▶ [WORKING DATA]:

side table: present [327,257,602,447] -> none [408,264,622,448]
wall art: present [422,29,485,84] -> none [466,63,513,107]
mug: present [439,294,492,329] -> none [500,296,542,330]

--

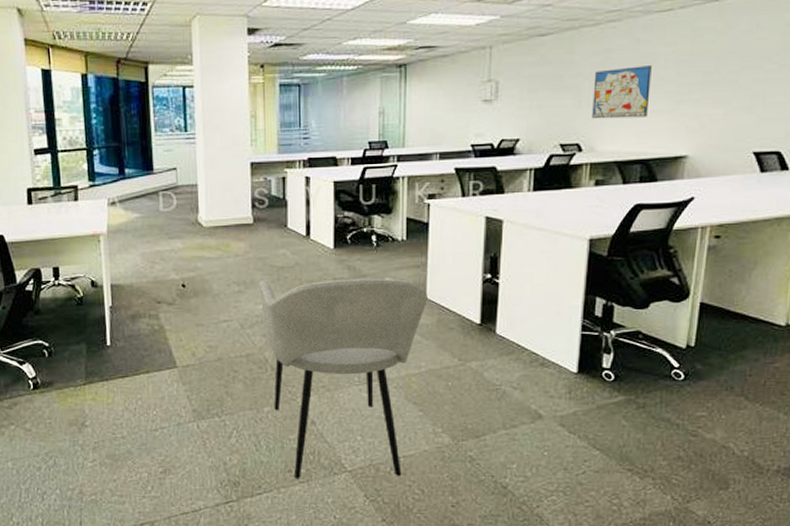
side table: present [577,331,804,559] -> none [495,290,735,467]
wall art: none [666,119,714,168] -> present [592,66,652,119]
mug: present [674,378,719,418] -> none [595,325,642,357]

▶ [TASK DIRECTIONS]:
Could you repeat exactly the lines above from the line with "side table: present [327,257,602,447]" up to and including the line with "mug: present [439,294,492,329]", and only those?

▶ [RESPONSE TO THE TASK]:
side table: present [327,257,602,447] -> none [408,264,622,448]
wall art: present [422,29,485,84] -> none [466,63,513,107]
mug: present [439,294,492,329] -> none [500,296,542,330]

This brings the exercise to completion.